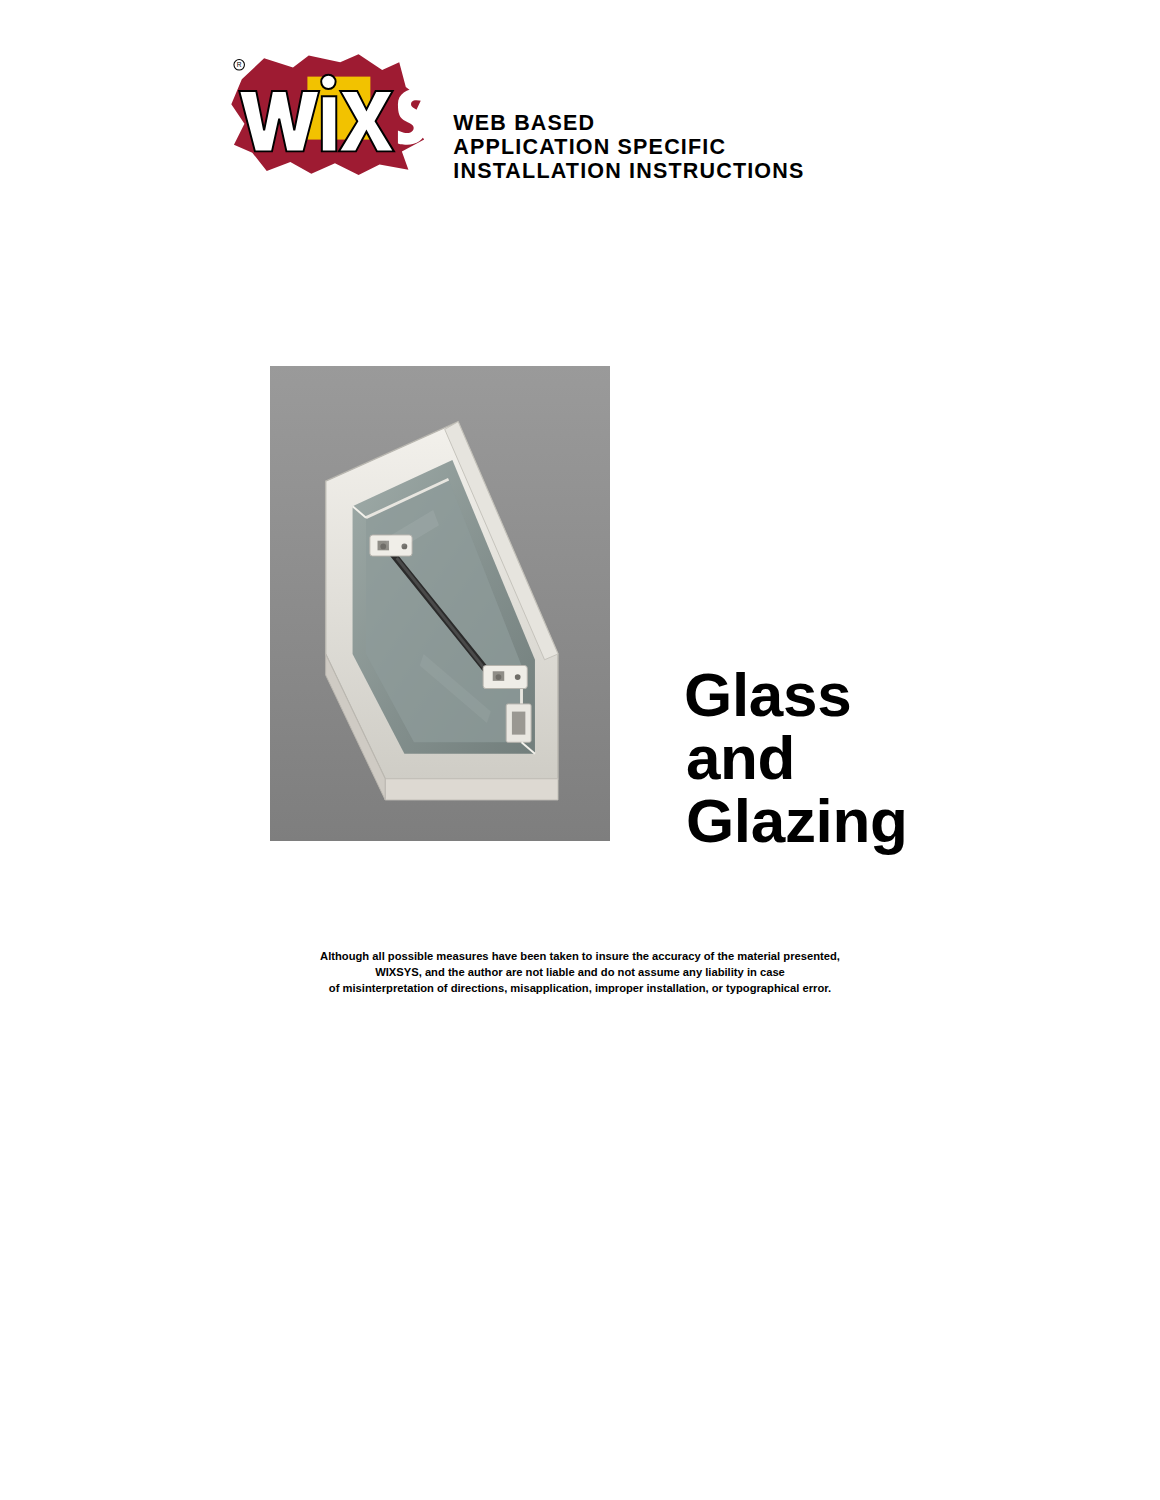R
Web Based Application Specific Installation Instructions
Glass
and
Glazing
Although all possible measures have been taken to insure the accuracy of the material presented,
WIXSYS, and the author are not liable and do not assume any liability in case
of misinterpretation of directions, misapplication, improper installation, or typographical error.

--------------------------------------------------

Work item: Would you print exactly, and only, the lines of the data above from the line with "Although all possible" through the line with "WIXSYS, and the", inclusive?

Reply to the exercise:
Although all possible measures have been taken to insure the accuracy of the material presented,
WIXSYS, and the author are not liable and do not assume any liability in case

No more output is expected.